In wealthy countries one of the most evident forms of disparity relate to economics and leadership. After all this time women very much remain a minority in political office and are hugely underrepresented in leadership roles and in senior management positions — only making up 5% of Fortune 500 CEOs.(2) To make matters worse, on average women in high-income economies still get paid 15 percent less than men — despite the fact that they earn the majority of college degrees.(2)
As the data clearly shows, there are a number of barriers standing in the way of equality. However, with commitment, political will and resources, progress is possible. The No Ceilings: Full Participation Plan provides us with a roadmap to accelerate progress for women and girls worldwide. So join forces with leaders, communities, companies and countries to help close gaps for equality!
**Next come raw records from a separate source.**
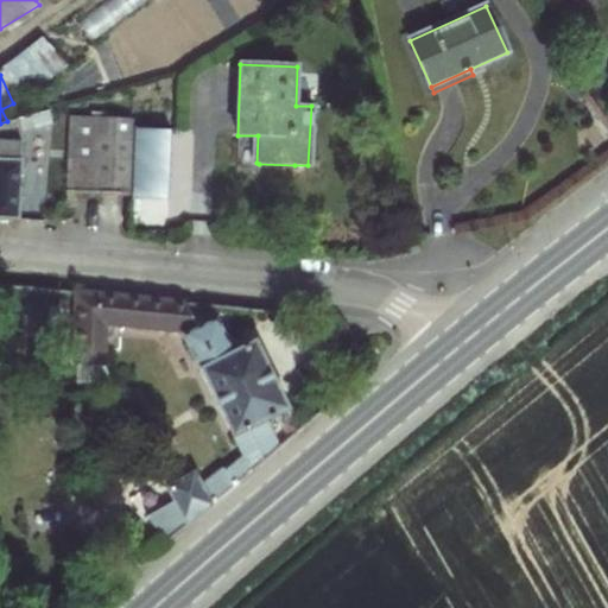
[(7,121),(0,124),(0,219),(17,221),(21,132),(52,124),(48,112),(7,121)]
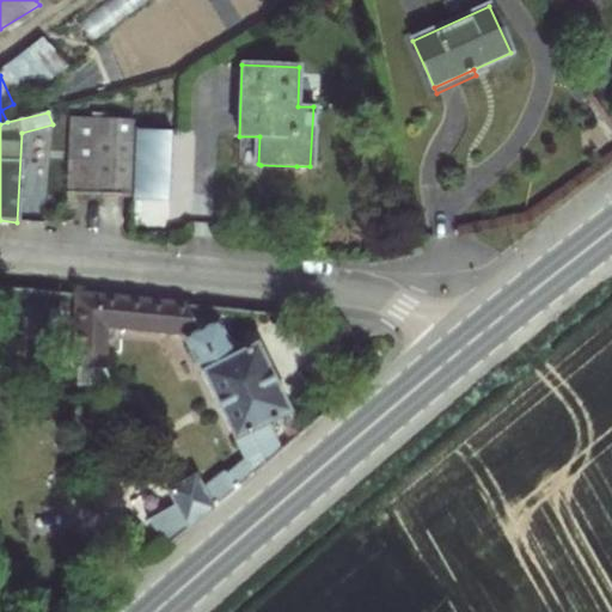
[(132,120),(68,117),(66,191),(129,194),(132,120)]
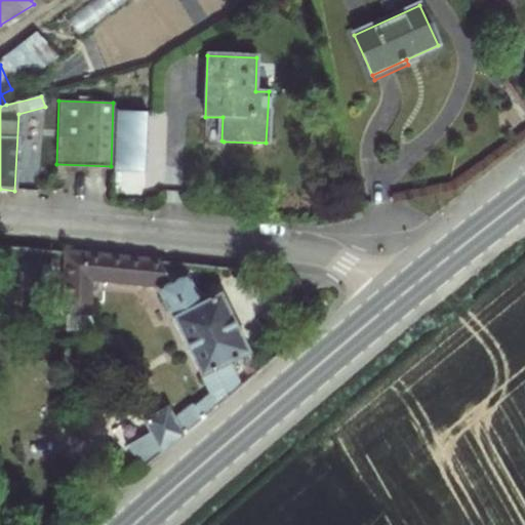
[(224,147),(224,142),(221,140),(223,117),(205,117),(203,147),(224,147)]
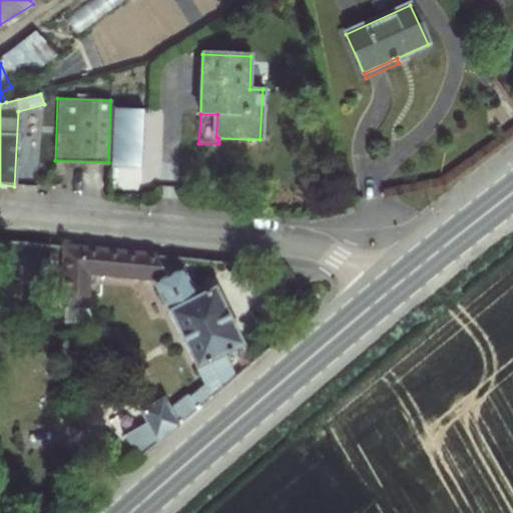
[(158,261),(156,255),(64,246),(64,323),(94,323),(88,310),(87,273),(145,279),(158,261)]
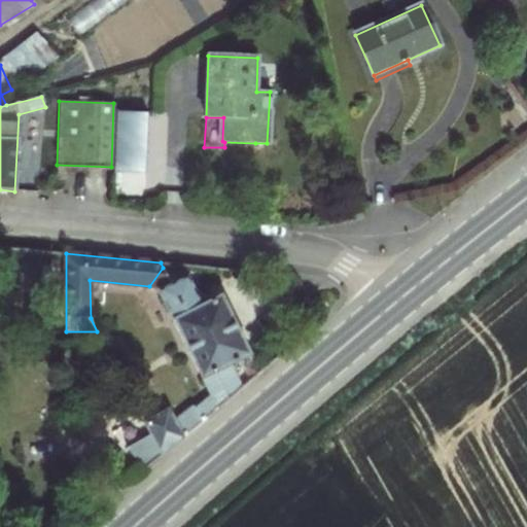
[(171,284),(163,268),(149,286),(156,287),(202,379),(211,395),(196,409),(194,406),(174,420),(169,410),(144,423),(151,434),(127,448),(145,469),(243,388),(231,364),(250,355),(221,296),(201,307),(186,277),(171,284)]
The Full Report and Data, with compelling stories, videos, graphics and interactive data visualizations on the status of women and girls, can be accessed at NoCeilings.org. Newest additions to the site include an interactive data visualization on women’s entrepreneurship, and stories on cultural attitudes on wife-beating and an epidemic of “missing girls” around the world.
“When women and girls have the opportunity to participate we can lift up not just ourselves but our families and communities, even our countries. So this isn’t just a story about women and girls. It is a universal story about the kind of world we want for our children and grandchildren.” Hillary Rodham Clinton, Former United States Secretary of State(1)
-1 in 4 girls in the world will be married by their 18th birthday
-1 in 3 women worldwide has experienced physical or sexual violence
-Fewer than 3 in 10 countries have prohibited gender discrimination in both hiring and pay.